- [LES TÂCHES]
(a) D'après l'extrait du document, qui anime le cours introductif de la matinée ?
(b) Relevez, s'il vous plaît, toutes les structures algébriques citées en exemple dans l'extrait du document.

- [EXTRAIT DU DOCUMENT]
Espaces de Chu et musique

Vendredi 9 avril 2010 de 10h à 18h

Ircam, Salle Shannon (matinée) et Salle I. Stravinsky (après-midi)
1, place I. Stravinsky 75004 Paris
(Entrée libre dans la mesure des places disponibles)

Cette séance exceptionnelle du Séminaire MaMuX est consacrée aux espaces de Chu, un concept dont on essaiera de présenter les aspects théoriques touchant à la fois à de questions de logique, de géométrie et d’informatique et leurs applications en musique. Si d’un point mathématique un espace de Chu n’est qu’une simple matrice de transformations, ses lignes ayant la propriété de transformer " en avant " [forwards] et ses colonnes celle de transformer "en arrière" [backwards], ce concept est très profond car il joue un rôle d’unificateur par rapport à plusieurs structures mathématiques, telles les structures de relations (ensembles, graphes dirigés, ensembles partiellement ordonnés, …), les structures algébriques (groupes, anneaux, modules, espaces vectoriels, …) et les structures topologiques (espaces topologiques, groupes abéliens localement compact, …).

La matinée se déroulera sous la forme d’un cours introductif au cadre théorique général animé par Vaughan Pratt, l’un des spécialistes de ce domaine. Dans l’après-midi on se concentrera sur trois aspects de ce formalisme qui sont susceptibles d’ouvrir des applications nouvelles en musique.

Cette séance du Séminaire MaMuX est organisée dans le cadre du projet PEPS Interactions Maths/ST2I "Géométrie de l’Interaction et Musique".

Programme (PDF)

Vidéo accessible en podcast via la page http://podcast.ircam.fr/podcast

Programme

  • 10h00 – 12h00 Vaughan Pratt – A Chu space tutorial
  • 14h30 - 14h45 Moreno Andreatta & Carlos Agon – Introduction to the session
  • 14h45 – 15h30 Paul-André Melliès – Chu spaces and the construction of a duality (vidéo)

- [DONNÉES FOURNIES]
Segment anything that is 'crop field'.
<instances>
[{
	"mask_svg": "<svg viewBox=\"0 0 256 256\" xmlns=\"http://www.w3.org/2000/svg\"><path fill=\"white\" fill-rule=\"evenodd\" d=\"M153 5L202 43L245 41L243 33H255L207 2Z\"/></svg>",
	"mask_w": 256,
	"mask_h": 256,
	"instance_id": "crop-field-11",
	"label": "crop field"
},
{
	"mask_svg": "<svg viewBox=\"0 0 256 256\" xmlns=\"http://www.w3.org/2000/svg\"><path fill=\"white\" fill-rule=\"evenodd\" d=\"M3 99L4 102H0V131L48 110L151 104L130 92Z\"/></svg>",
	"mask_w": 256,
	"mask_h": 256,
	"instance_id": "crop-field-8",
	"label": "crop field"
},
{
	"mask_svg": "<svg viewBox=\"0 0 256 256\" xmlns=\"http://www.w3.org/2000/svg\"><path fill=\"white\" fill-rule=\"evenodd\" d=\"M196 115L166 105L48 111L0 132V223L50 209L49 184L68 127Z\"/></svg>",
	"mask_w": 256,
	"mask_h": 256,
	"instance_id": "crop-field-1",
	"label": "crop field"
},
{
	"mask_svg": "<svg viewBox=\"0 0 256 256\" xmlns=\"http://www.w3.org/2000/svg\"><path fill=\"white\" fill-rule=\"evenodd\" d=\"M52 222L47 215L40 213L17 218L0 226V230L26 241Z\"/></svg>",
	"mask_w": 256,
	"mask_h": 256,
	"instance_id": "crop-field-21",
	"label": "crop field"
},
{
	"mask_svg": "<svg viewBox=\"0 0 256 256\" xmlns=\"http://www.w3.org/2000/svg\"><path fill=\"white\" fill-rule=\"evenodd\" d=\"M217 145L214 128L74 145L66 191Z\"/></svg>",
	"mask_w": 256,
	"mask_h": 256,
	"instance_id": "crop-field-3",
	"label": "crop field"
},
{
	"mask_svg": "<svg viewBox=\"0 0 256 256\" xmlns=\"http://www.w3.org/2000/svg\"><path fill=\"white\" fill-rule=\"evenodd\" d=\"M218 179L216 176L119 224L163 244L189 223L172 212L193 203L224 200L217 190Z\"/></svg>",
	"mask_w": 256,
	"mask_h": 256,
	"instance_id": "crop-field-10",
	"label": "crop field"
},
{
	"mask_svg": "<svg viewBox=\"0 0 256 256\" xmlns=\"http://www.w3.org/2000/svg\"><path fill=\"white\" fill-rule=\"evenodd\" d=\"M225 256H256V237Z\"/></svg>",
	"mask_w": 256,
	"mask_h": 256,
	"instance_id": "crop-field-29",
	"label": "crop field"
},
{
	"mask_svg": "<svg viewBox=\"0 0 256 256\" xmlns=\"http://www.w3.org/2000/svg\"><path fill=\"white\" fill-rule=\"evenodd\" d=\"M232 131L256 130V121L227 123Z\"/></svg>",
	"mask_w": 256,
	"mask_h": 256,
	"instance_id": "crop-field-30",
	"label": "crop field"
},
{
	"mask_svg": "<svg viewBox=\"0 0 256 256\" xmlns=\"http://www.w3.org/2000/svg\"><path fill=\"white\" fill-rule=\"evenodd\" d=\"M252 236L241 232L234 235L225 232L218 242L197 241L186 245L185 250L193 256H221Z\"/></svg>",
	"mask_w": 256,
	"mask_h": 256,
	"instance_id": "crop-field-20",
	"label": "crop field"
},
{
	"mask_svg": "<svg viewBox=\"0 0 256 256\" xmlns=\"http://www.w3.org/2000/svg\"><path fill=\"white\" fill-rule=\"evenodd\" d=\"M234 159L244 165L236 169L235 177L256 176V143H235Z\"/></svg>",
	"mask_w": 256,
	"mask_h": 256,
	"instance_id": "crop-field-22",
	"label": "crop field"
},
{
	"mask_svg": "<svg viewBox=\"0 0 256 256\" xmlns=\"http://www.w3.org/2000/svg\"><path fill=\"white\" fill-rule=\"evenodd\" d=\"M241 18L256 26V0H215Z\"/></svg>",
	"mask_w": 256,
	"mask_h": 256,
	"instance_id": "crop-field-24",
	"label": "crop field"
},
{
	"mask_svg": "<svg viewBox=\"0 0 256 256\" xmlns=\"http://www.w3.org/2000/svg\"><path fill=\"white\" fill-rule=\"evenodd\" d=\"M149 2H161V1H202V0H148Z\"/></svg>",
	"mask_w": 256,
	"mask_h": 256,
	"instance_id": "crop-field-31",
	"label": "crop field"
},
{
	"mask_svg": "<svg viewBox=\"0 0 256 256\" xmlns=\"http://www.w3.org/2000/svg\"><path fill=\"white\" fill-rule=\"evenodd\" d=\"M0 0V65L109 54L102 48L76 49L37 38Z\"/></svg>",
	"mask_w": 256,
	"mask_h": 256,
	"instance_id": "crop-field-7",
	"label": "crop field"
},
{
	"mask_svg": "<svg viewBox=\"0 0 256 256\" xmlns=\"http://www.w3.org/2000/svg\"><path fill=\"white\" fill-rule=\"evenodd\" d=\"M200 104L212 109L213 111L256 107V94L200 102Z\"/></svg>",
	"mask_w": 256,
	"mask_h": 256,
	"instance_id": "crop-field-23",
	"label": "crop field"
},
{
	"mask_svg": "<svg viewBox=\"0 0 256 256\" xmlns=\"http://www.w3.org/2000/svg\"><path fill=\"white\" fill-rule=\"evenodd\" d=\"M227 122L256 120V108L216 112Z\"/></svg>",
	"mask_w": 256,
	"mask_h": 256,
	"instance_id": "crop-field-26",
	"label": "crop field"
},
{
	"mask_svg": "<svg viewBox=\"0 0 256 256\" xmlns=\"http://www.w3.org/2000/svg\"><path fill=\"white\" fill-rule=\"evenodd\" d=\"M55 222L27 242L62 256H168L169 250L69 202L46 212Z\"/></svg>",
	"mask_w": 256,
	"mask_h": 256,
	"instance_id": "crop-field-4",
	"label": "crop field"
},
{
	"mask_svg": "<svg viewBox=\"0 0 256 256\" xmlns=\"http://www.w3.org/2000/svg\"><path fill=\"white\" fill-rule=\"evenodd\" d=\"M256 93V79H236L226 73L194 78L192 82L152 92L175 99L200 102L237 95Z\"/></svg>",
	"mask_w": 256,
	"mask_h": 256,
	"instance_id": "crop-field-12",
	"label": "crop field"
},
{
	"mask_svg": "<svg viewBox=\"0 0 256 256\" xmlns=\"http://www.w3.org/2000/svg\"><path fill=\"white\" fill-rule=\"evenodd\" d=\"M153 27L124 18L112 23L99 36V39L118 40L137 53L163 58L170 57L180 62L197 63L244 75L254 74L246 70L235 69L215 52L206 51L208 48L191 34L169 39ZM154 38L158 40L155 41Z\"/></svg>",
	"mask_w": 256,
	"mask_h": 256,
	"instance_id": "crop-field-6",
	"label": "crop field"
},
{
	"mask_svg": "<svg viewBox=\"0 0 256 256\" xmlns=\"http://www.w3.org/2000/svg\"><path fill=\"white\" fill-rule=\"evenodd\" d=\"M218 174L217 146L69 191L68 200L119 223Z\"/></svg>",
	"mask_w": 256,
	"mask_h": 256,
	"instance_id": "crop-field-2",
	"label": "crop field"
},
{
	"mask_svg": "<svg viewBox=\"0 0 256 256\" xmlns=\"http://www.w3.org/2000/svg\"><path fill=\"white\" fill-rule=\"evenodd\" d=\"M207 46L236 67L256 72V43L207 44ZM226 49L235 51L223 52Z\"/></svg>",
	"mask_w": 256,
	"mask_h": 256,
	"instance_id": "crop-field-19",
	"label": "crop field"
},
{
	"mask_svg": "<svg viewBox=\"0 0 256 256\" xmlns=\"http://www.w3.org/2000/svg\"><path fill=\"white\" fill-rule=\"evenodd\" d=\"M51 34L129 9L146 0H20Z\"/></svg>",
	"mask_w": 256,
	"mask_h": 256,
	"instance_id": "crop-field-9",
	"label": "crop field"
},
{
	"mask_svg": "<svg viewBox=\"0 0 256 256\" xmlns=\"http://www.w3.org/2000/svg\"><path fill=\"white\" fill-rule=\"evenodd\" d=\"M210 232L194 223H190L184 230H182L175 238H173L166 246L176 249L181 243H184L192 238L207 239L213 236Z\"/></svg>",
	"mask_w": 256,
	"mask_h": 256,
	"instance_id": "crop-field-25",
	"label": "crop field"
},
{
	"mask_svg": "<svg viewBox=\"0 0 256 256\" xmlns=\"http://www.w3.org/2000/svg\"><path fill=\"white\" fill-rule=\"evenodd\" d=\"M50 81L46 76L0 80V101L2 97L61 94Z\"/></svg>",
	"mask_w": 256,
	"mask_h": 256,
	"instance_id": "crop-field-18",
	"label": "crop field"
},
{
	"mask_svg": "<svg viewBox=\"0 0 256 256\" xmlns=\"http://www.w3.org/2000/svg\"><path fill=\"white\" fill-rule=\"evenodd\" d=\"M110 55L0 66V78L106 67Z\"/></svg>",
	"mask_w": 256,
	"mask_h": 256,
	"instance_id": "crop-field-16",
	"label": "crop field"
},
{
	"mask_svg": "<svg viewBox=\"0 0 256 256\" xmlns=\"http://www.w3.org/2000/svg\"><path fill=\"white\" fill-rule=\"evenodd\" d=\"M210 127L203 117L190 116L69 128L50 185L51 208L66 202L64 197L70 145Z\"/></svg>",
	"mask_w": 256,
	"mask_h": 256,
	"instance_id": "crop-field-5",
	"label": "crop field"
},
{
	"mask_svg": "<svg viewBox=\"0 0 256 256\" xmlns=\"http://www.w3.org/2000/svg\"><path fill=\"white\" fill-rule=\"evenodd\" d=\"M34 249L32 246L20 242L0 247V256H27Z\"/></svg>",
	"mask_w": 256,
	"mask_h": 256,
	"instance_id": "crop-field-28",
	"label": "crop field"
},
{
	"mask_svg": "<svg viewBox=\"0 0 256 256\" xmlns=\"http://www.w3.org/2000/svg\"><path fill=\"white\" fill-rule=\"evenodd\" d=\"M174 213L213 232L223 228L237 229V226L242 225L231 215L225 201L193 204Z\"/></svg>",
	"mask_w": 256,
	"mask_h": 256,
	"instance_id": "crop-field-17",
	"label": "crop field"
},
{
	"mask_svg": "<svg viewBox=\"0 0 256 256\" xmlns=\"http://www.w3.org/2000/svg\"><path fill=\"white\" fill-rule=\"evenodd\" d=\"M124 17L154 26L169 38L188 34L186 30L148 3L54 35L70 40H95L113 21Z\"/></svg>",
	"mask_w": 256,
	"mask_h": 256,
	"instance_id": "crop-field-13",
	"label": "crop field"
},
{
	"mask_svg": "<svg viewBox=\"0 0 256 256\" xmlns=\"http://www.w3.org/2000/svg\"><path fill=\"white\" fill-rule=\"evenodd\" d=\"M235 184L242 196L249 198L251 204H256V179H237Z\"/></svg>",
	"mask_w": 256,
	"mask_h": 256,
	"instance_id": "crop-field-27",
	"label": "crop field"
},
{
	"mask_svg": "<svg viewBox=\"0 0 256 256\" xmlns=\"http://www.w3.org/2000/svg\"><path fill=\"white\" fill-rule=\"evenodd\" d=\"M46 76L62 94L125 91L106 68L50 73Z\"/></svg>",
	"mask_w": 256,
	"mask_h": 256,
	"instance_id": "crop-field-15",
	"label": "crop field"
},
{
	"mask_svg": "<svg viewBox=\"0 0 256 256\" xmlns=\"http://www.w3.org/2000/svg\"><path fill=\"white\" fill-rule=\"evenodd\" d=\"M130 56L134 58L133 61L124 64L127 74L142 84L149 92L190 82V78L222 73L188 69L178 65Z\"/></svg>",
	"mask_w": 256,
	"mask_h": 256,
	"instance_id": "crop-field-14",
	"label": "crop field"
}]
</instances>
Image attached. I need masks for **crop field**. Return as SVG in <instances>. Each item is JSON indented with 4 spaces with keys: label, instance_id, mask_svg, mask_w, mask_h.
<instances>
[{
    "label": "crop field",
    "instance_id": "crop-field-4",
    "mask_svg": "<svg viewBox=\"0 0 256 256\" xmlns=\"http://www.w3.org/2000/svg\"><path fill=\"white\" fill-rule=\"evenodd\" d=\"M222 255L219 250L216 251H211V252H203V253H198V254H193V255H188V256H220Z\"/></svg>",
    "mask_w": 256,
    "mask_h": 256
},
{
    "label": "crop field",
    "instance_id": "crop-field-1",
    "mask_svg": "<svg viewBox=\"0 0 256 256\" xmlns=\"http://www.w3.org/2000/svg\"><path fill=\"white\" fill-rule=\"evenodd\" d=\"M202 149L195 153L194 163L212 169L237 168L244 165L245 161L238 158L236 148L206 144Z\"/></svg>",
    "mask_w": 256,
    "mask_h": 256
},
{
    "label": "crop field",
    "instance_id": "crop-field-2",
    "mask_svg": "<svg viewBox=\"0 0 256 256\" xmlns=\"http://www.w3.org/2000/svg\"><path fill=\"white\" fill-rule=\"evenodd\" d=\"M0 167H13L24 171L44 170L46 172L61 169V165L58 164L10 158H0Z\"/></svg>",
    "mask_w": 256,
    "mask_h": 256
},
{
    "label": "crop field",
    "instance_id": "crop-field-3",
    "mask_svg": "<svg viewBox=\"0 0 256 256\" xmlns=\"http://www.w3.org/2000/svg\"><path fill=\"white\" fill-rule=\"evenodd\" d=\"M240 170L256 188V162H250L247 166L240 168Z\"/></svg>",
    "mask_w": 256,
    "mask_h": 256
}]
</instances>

- [TÂCHES CORRIGÉES]
(a) Vaughan Pratt, l'un des spécialistes de ce domaine.

(b) Groupes, anneaux, modules, espaces vectoriels.